▶ Source records:
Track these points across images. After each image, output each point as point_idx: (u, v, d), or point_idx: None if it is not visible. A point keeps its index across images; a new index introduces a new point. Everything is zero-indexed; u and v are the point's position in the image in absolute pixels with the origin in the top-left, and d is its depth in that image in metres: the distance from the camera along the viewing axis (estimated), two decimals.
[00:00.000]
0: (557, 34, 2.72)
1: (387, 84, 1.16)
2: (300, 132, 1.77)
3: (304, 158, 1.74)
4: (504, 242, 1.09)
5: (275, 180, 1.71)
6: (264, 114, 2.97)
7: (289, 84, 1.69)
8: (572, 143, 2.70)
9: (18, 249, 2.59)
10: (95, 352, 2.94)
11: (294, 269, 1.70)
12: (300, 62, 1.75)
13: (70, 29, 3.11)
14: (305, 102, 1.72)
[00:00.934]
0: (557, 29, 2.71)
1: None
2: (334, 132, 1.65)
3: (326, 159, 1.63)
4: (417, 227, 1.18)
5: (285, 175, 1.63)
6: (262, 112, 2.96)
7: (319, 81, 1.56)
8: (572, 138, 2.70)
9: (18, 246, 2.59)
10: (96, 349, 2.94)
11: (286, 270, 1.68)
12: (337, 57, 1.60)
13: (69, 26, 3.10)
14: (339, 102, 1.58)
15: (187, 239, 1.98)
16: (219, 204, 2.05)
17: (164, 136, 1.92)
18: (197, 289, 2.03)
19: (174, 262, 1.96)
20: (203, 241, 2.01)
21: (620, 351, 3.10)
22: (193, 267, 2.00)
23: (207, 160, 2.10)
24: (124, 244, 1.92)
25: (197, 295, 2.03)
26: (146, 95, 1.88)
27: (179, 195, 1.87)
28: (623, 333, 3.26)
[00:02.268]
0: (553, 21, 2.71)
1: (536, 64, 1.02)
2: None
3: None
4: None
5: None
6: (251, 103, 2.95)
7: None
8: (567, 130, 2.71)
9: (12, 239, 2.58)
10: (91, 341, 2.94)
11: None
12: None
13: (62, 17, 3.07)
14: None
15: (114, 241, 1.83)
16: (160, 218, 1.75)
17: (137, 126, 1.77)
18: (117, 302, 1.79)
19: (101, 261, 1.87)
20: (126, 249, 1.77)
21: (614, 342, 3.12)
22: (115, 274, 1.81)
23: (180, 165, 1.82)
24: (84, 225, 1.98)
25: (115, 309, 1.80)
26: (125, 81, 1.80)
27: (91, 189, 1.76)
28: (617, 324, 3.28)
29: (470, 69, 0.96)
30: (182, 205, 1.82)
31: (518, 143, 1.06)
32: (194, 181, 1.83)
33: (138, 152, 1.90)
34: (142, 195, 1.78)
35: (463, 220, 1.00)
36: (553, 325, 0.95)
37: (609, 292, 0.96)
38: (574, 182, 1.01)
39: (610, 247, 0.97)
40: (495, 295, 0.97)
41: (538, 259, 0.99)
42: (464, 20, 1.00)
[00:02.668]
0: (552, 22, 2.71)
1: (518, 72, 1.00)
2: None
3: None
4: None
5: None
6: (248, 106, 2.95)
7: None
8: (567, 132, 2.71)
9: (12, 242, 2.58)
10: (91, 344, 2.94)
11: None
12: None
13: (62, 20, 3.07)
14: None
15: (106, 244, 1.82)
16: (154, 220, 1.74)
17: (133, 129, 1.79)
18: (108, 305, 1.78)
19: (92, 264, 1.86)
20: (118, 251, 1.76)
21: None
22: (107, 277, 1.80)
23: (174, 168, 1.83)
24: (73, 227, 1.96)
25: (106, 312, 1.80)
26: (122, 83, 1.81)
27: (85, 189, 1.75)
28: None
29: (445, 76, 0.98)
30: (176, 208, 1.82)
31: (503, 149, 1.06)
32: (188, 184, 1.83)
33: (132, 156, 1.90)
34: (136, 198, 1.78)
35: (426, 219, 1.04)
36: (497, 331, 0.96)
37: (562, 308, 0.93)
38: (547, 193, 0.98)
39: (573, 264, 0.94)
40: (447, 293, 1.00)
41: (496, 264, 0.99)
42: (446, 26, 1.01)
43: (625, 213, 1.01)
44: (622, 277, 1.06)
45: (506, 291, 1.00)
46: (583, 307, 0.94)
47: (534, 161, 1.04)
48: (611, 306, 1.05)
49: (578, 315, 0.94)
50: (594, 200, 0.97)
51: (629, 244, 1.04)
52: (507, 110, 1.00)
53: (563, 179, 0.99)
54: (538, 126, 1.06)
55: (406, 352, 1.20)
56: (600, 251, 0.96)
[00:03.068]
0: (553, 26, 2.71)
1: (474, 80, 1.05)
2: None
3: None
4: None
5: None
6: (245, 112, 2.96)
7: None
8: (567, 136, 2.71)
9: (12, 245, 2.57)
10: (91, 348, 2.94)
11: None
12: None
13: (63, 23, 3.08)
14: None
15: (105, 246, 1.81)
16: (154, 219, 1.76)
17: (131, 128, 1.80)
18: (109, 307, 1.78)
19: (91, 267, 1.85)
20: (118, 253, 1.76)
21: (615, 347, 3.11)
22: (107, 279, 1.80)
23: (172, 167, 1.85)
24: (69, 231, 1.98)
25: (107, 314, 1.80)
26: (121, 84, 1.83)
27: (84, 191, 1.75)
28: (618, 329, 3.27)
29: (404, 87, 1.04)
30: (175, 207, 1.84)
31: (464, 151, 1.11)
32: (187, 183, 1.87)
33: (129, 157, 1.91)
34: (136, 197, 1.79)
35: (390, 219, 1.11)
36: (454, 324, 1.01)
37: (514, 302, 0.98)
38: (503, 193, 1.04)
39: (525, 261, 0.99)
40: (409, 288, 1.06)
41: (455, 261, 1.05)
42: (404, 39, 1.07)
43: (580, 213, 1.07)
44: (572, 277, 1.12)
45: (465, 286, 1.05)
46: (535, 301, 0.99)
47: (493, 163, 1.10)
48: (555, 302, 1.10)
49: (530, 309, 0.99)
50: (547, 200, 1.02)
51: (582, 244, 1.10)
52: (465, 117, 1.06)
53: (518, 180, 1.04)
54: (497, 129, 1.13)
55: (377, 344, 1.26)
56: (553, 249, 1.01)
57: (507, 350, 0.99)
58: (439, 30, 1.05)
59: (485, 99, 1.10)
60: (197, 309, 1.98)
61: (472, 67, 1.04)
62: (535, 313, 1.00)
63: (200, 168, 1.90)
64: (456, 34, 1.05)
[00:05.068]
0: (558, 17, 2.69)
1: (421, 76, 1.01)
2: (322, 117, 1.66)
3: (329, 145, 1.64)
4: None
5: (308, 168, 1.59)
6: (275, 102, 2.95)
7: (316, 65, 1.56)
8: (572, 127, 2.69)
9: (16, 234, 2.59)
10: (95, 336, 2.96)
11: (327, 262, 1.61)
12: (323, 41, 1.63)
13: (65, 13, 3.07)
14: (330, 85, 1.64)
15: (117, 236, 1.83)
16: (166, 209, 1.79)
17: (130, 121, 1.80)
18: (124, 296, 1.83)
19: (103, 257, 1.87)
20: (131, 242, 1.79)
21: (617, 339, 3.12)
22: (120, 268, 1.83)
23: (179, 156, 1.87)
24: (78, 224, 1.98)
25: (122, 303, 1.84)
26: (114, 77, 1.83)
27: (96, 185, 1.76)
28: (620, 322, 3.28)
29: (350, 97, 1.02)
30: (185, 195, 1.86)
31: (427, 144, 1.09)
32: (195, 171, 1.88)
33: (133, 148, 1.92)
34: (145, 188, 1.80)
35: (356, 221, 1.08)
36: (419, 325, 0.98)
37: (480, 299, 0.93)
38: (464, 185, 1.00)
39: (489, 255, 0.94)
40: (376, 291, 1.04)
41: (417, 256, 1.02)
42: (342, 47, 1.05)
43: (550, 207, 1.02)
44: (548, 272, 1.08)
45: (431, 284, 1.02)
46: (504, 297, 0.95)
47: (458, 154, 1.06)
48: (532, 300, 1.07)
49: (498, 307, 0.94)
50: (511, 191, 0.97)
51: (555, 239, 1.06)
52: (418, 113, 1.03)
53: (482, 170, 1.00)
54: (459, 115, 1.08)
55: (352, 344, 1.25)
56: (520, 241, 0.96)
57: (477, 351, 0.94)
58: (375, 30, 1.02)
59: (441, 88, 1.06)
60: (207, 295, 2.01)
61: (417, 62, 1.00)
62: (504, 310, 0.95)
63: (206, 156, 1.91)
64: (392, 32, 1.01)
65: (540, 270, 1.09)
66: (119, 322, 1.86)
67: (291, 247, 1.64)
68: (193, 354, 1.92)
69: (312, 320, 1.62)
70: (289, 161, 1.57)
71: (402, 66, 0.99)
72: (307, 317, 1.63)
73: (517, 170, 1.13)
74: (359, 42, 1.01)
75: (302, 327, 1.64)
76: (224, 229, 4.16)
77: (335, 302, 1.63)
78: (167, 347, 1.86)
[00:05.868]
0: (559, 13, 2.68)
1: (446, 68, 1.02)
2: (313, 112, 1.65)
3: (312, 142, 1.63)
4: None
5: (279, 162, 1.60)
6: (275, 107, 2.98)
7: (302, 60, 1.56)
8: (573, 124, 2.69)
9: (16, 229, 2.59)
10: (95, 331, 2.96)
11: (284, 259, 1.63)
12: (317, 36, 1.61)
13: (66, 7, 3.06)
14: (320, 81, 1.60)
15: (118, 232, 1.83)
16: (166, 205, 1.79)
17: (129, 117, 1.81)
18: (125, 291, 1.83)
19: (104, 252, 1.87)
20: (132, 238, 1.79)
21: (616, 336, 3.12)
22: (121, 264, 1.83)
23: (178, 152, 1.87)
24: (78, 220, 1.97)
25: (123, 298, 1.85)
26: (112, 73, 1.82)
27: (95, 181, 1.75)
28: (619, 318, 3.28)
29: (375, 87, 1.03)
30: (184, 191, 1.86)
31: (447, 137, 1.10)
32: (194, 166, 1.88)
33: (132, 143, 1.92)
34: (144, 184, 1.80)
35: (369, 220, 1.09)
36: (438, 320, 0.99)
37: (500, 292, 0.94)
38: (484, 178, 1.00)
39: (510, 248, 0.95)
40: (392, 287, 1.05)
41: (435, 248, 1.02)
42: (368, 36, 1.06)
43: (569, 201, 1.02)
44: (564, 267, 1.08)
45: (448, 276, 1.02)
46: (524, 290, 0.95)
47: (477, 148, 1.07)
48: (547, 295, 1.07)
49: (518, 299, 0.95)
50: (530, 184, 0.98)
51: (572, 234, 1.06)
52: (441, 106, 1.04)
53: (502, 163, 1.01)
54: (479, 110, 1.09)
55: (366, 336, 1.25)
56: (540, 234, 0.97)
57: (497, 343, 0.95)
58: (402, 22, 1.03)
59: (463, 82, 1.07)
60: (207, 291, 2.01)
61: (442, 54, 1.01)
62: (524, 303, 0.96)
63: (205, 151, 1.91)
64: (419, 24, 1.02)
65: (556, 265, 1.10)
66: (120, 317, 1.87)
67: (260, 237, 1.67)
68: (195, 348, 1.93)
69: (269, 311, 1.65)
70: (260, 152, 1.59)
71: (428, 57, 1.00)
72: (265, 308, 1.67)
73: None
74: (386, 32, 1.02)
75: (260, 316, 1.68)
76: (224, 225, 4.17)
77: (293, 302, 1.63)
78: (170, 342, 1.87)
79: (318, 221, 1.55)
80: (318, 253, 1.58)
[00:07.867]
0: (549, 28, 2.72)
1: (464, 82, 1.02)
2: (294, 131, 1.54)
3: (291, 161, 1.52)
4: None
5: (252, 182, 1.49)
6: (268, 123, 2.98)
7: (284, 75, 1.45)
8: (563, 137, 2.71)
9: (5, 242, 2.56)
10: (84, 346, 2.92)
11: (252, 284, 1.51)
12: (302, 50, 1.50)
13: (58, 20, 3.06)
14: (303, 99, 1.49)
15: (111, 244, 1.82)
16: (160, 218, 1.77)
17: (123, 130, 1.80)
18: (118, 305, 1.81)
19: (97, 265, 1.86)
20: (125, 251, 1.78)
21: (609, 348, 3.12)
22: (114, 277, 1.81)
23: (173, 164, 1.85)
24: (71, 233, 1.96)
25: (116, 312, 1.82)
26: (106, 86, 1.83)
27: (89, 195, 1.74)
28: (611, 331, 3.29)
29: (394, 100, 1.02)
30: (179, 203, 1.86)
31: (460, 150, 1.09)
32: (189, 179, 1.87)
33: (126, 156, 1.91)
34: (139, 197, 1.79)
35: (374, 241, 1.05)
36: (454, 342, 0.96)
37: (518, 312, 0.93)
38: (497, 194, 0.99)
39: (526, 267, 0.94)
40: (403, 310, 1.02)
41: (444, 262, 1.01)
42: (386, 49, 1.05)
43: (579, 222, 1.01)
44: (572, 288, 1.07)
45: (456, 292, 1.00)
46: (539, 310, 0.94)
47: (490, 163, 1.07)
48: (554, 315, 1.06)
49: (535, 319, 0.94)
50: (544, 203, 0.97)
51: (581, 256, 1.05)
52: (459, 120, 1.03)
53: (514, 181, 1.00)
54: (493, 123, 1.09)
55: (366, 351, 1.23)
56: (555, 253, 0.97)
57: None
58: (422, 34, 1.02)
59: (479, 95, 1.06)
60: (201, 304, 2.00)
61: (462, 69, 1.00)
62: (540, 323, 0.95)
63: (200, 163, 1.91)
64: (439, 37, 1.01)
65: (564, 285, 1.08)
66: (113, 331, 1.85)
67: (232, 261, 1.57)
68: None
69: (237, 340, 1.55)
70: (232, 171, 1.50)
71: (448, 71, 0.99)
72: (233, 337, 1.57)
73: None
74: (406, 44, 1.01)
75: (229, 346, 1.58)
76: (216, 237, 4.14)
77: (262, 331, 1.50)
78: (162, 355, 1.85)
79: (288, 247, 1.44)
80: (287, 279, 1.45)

▶ PROBLEM TO WORK ON:
All that is wanted is an exact copy of the lines above from the one with "61: (472, 67, 1.04)" through the one with "78: (167, 347, 1.86)", with both ends included.

▶ WRITTEN REPLY:
61: (472, 67, 1.04)
62: (535, 313, 1.00)
63: (200, 168, 1.90)
64: (456, 34, 1.05)
[00:05.068]
0: (558, 17, 2.69)
1: (421, 76, 1.01)
2: (322, 117, 1.66)
3: (329, 145, 1.64)
4: None
5: (308, 168, 1.59)
6: (275, 102, 2.95)
7: (316, 65, 1.56)
8: (572, 127, 2.69)
9: (16, 234, 2.59)
10: (95, 336, 2.96)
11: (327, 262, 1.61)
12: (323, 41, 1.63)
13: (65, 13, 3.07)
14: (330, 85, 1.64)
15: (117, 236, 1.83)
16: (166, 209, 1.79)
17: (130, 121, 1.80)
18: (124, 296, 1.83)
19: (103, 257, 1.87)
20: (131, 242, 1.79)
21: (617, 339, 3.12)
22: (120, 268, 1.83)
23: (179, 156, 1.87)
24: (78, 224, 1.98)
25: (122, 303, 1.84)
26: (114, 77, 1.83)
27: (96, 185, 1.76)
28: (620, 322, 3.28)
29: (350, 97, 1.02)
30: (185, 195, 1.86)
31: (427, 144, 1.09)
32: (195, 171, 1.88)
33: (133, 148, 1.92)
34: (145, 188, 1.80)
35: (356, 221, 1.08)
36: (419, 325, 0.98)
37: (480, 299, 0.93)
38: (464, 185, 1.00)
39: (489, 255, 0.94)
40: (376, 291, 1.04)
41: (417, 256, 1.02)
42: (342, 47, 1.05)
43: (550, 207, 1.02)
44: (548, 272, 1.08)
45: (431, 284, 1.02)
46: (504, 297, 0.95)
47: (458, 154, 1.06)
48: (532, 300, 1.07)
49: (498, 307, 0.94)
50: (511, 191, 0.97)
51: (555, 239, 1.06)
52: (418, 113, 1.03)
53: (482, 170, 1.00)
54: (459, 115, 1.08)
55: (352, 344, 1.25)
56: (520, 241, 0.96)
57: (477, 351, 0.94)
58: (375, 30, 1.02)
59: (441, 88, 1.06)
60: (207, 295, 2.01)
61: (417, 62, 1.00)
62: (504, 310, 0.95)
63: (206, 156, 1.91)
64: (392, 32, 1.01)
65: (540, 270, 1.09)
66: (119, 322, 1.86)
67: (291, 247, 1.64)
68: (193, 354, 1.92)
69: (312, 320, 1.62)
70: (289, 161, 1.57)
71: (402, 66, 0.99)
72: (307, 317, 1.63)
73: (517, 170, 1.13)
74: (359, 42, 1.01)
75: (302, 327, 1.64)
76: (224, 229, 4.16)
77: (335, 302, 1.63)
78: (167, 347, 1.86)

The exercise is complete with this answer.